■ PROBLEM TO WORK ON:
Note each line in the data holding the string "what" and report it.

■ DATASET RECORDS:
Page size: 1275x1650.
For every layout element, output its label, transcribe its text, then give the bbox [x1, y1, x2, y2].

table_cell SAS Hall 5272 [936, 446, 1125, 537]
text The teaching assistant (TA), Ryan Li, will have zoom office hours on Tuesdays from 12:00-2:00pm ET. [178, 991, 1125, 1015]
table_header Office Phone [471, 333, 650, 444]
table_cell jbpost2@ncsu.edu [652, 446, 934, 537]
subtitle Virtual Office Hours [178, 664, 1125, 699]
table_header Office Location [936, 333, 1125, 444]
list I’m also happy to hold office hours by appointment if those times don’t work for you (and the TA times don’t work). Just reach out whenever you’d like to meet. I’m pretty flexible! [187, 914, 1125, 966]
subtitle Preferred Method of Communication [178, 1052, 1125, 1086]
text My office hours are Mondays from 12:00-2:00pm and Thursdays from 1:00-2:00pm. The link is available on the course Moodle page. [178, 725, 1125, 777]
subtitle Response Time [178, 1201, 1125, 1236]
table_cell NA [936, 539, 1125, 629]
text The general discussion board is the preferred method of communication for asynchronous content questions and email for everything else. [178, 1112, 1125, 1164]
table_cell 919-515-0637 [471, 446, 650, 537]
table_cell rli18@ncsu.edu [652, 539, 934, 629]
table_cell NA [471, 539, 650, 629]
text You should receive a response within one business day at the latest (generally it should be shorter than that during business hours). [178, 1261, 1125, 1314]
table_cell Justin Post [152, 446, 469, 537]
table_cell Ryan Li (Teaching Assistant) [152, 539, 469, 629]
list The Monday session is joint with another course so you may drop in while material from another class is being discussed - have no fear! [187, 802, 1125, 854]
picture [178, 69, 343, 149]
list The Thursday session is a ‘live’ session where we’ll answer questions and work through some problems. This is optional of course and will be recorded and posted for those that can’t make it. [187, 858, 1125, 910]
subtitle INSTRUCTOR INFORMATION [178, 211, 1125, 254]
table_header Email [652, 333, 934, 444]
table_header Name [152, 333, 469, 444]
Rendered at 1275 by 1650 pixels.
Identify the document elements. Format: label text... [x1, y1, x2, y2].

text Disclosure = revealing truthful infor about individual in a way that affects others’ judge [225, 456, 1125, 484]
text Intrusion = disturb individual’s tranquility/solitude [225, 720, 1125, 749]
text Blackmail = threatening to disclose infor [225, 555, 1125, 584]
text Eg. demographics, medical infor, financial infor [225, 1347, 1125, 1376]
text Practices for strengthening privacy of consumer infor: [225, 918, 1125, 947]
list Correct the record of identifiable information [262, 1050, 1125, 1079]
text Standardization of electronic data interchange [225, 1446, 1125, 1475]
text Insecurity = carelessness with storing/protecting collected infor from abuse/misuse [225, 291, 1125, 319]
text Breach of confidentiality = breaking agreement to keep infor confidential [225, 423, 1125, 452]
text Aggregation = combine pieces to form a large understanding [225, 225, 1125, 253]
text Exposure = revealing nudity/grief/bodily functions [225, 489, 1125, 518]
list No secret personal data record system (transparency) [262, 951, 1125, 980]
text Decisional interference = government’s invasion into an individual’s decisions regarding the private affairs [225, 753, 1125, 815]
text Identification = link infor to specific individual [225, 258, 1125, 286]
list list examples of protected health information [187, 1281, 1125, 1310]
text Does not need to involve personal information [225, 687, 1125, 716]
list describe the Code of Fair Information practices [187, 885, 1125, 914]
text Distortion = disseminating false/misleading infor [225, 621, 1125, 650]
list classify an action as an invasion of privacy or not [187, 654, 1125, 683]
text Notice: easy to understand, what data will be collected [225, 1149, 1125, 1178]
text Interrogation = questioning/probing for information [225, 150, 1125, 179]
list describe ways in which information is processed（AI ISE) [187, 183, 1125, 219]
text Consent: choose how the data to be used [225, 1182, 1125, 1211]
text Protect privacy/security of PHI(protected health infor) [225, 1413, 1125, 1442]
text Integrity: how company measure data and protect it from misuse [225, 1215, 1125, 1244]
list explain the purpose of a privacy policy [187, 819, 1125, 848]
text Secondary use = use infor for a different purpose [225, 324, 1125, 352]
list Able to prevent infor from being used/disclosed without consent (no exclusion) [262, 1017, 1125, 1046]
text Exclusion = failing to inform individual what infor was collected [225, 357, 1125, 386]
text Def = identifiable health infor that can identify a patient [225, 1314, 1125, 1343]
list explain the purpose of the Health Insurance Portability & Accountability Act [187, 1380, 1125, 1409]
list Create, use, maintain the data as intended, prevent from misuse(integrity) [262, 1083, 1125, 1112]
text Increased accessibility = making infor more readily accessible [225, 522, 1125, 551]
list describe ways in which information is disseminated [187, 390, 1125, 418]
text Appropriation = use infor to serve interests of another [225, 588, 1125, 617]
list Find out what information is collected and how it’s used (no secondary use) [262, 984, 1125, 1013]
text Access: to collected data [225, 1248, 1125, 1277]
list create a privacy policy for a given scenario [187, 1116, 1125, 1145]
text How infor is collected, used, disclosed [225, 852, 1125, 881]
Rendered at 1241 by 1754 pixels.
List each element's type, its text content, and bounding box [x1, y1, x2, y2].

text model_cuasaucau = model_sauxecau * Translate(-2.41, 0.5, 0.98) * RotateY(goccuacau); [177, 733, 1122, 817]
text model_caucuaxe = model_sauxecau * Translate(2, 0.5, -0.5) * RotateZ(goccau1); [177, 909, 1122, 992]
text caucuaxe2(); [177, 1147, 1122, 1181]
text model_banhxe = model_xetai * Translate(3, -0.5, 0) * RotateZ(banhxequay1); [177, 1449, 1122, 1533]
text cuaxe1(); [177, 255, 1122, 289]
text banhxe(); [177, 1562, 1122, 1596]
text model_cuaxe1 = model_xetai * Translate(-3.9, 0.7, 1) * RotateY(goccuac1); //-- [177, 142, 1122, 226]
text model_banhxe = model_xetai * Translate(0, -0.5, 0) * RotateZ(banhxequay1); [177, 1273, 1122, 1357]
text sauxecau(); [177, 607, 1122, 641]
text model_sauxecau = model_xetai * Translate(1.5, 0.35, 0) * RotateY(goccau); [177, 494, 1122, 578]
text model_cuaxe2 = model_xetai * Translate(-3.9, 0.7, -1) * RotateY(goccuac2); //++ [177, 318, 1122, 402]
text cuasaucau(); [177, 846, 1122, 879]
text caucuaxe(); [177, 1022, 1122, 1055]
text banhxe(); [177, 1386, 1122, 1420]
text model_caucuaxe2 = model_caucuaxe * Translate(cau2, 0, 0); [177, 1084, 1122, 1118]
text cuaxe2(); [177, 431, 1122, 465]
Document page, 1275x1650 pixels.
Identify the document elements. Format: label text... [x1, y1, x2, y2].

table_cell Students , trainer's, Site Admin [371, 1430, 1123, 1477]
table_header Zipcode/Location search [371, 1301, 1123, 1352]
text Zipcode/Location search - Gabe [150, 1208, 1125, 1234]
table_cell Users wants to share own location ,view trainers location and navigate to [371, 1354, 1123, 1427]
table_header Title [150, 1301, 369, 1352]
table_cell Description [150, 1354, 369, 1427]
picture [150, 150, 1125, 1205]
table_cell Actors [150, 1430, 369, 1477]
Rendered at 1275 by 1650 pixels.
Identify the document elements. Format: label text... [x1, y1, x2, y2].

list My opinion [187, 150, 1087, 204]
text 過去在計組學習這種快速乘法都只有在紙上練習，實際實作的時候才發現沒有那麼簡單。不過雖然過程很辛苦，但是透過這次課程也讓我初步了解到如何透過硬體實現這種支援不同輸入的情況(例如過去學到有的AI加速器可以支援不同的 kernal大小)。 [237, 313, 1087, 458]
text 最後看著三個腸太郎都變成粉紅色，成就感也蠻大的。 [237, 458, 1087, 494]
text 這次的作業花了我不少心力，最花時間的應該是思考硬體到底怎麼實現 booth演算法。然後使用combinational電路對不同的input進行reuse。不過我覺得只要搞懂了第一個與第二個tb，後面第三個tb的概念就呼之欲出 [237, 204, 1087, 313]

■ EXPECTED ANSWER:
text Notice: easy to understand, what data will be collected [225, 1149, 1125, 1178]
text Exclusion = failing to inform individual what infor was collected [225, 357, 1125, 386]
list Find out what information is collected and how it’s used (no secondary use) [262, 984, 1125, 1013]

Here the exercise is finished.